Both the line below containing "- [ ] Diagramas arquiteturais detalhados" and the line containing "- [Swagger](https://swagger.io/) para APIs", along with every line between them, should be repeated exactly; no other line belongs in the answer.

-- RECORDS FOR THE TASK --
+++

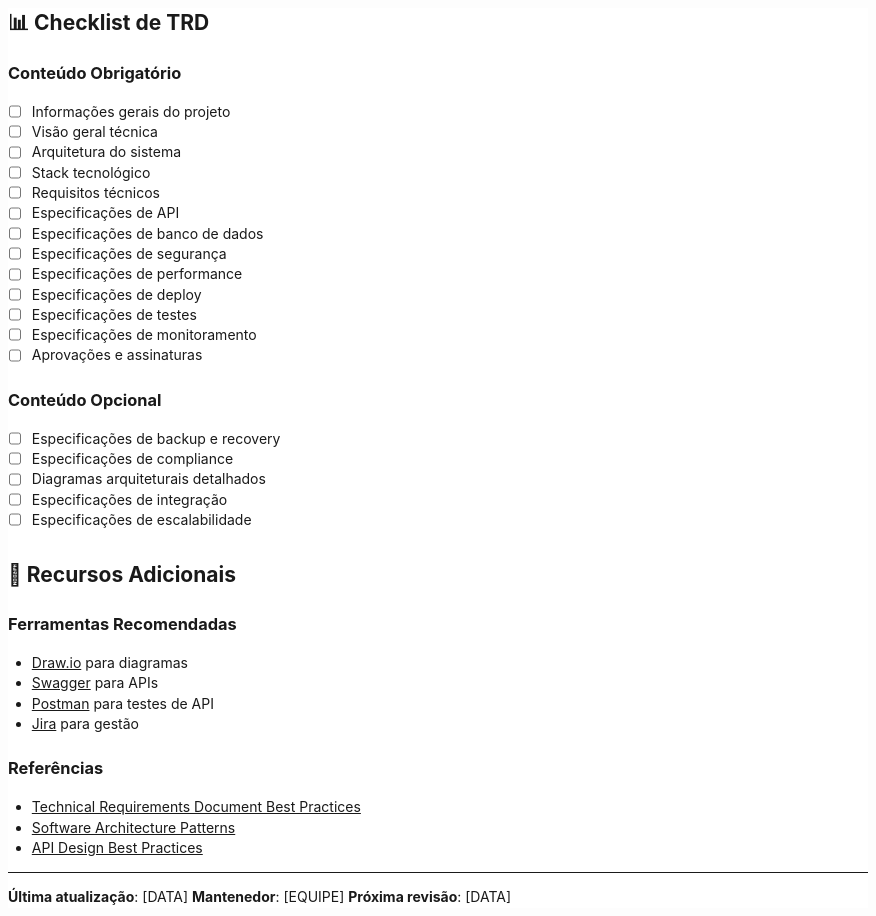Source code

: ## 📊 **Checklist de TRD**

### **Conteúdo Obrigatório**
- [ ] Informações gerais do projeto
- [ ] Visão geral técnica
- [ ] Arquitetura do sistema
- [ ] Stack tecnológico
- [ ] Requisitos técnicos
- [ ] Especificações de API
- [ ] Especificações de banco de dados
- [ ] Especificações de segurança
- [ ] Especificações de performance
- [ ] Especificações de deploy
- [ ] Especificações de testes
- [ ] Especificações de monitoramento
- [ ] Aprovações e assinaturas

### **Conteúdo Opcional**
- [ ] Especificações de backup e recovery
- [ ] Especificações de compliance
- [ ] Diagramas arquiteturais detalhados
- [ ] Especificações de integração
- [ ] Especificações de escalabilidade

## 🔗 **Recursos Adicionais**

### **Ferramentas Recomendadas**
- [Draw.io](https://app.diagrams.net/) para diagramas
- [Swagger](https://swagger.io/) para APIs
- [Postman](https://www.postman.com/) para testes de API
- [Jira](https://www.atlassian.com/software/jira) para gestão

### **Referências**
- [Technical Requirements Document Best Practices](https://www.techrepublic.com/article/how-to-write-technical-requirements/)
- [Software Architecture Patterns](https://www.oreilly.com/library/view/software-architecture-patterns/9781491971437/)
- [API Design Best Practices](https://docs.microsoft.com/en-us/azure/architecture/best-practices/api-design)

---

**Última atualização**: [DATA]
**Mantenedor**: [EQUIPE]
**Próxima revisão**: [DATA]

+++

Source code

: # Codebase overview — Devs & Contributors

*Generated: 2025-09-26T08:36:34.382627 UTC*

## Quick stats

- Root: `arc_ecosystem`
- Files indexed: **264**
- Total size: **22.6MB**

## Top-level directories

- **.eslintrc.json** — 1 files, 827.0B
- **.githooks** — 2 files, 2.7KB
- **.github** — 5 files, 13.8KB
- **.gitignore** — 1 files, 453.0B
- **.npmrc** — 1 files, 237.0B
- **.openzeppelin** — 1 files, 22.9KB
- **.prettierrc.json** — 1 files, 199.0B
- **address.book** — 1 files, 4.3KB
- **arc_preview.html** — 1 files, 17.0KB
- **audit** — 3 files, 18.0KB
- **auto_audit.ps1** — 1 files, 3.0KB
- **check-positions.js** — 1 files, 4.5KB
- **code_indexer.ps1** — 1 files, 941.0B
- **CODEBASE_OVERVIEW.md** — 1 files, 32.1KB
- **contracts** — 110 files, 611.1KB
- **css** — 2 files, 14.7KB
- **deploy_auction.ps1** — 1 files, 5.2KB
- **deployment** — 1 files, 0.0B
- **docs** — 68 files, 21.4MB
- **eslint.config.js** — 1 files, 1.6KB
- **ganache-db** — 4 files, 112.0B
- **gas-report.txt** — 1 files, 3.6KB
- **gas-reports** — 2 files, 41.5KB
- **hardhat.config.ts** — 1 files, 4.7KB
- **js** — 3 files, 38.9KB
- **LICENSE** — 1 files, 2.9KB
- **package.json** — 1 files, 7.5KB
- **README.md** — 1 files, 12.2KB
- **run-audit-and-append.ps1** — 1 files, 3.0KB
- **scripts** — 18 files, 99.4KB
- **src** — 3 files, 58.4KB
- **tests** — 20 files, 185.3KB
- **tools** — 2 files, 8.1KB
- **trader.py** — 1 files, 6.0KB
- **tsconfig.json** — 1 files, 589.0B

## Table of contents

+++

-- EXERCISE RESULT --
- [ ] Diagramas arquiteturais detalhados
- [ ] Especificações de integração
- [ ] Especificações de escalabilidade

## 🔗 **Recursos Adicionais**

### **Ferramentas Recomendadas**
- [Draw.io](https://app.diagrams.net/) para diagramas
- [Swagger](https://swagger.io/) para APIs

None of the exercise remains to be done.